Requirement: Would you copy out the following entries exactly, without any of the pictures?

--- Records to process Enclosed Below ---

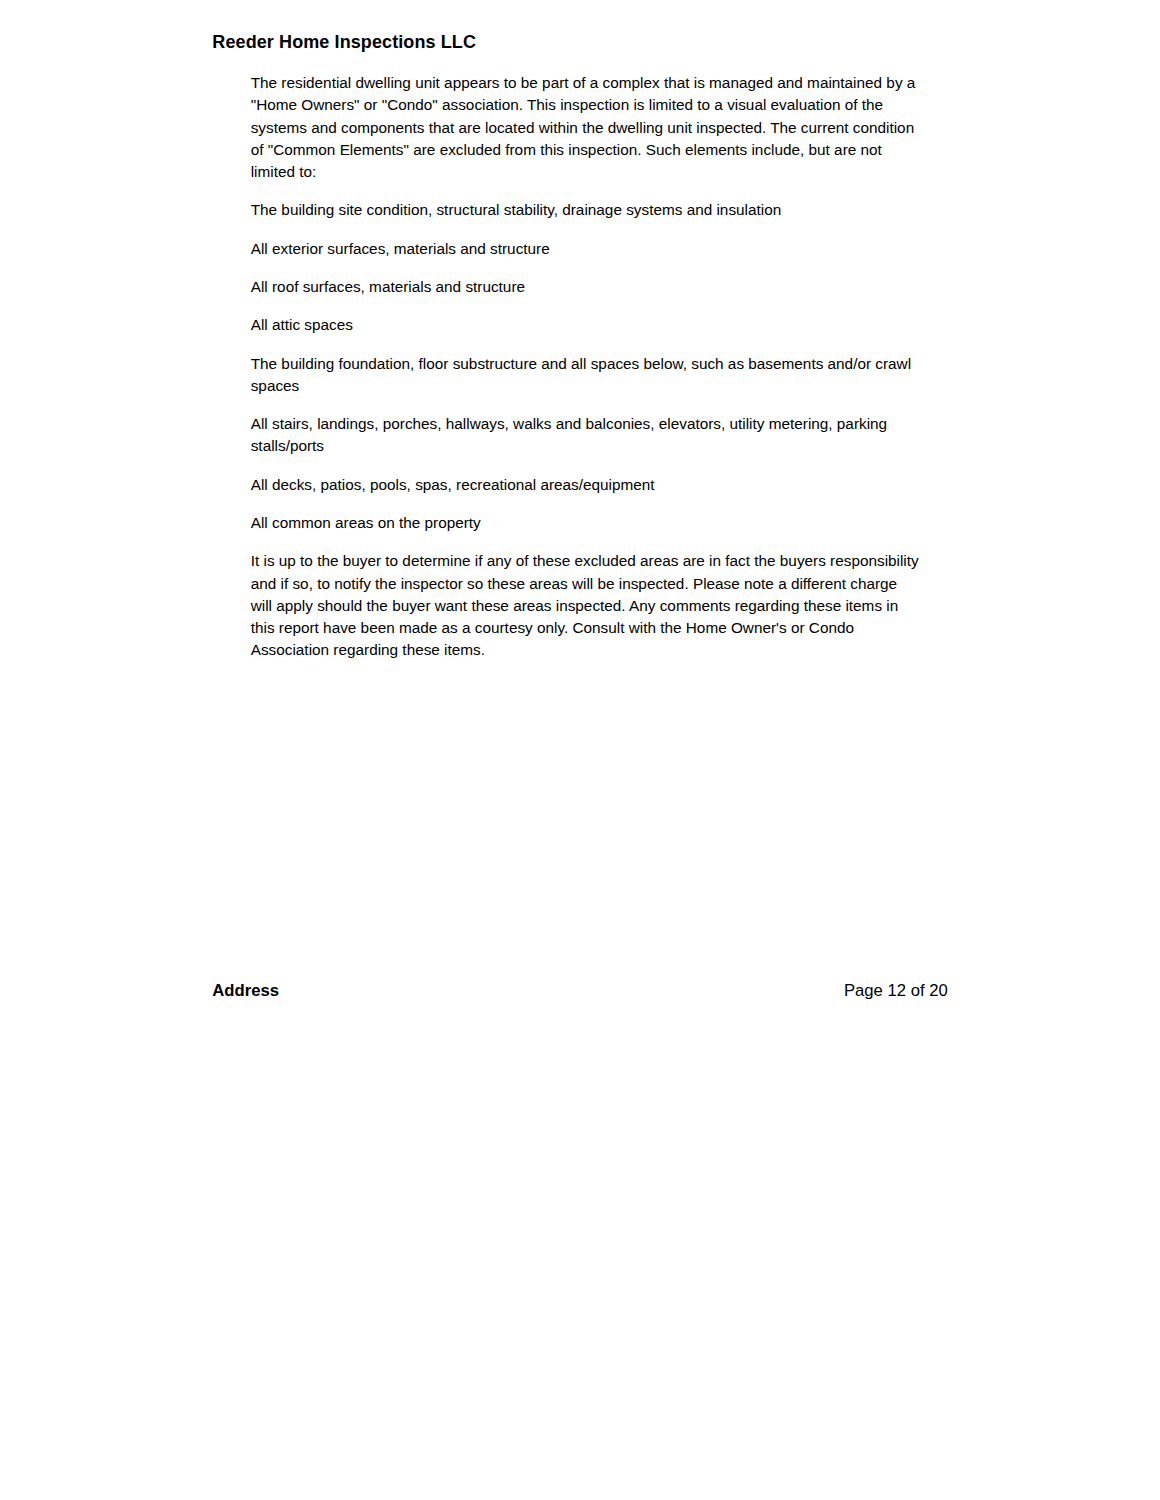Reeder Home Inspections LLC
The residential dwelling unit appears to be part of a complex that is managed and maintained by a "Home Owners" or "Condo" association. This inspection is limited to a visual evaluation of the systems and components that are located within the dwelling unit inspected. The current condition of "Common Elements" are excluded from this inspection. Such elements include, but are not limited to:
The building site condition, structural stability, drainage systems and insulation
All exterior surfaces, materials and structure
All roof surfaces, materials and structure
All attic spaces
The building foundation, floor substructure and all spaces below, such as basements and/or crawl spaces
All stairs, landings, porches, hallways, walks and balconies, elevators, utility metering, parking stalls/ports
All decks, patios, pools, spas, recreational areas/equipment
All common areas on the property
It is up to the buyer to determine if any of these excluded areas are in fact the buyers responsibility and if so, to notify the inspector so these areas will be inspected. Please note a different charge will apply should the buyer want these areas inspected. Any comments regarding these items in this report have been made as a courtesy only. Consult with the Home Owner's or Condo Association regarding these items.
Address
Page 12 of 20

--- End of Enclosed Records to process ---

Reply:
Reeder Home Inspections LLC
The residential dwelling unit appears to be part of a complex that is managed and maintained by a "Home Owners" or "Condo" association. This inspection is limited to a visual evaluation of the systems and components that are located within the dwelling unit inspected. The current condition of "Common Elements" are excluded from this inspection. Such elements include, but are not limited to:
The building site condition, structural stability, drainage systems and insulation
All exterior surfaces, materials and structure
All roof surfaces, materials and structure
All attic spaces
The building foundation, floor substructure and all spaces below, such as basements and/or crawl spaces
All stairs, landings, porches, hallways, walks and balconies, elevators, utility metering, parking stalls/ports
All decks, patios, pools, spas, recreational areas/equipment
All common areas on the property
It is up to the buyer to determine if any of these excluded areas are in fact the buyers responsibility and if so, to notify the inspector so these areas will be inspected. Please note a different charge will apply should the buyer want these areas inspected. Any comments regarding these items in this report have been made as a courtesy only. Consult with the Home Owner's or Condo Association regarding these items.
Address
Page 12 of 20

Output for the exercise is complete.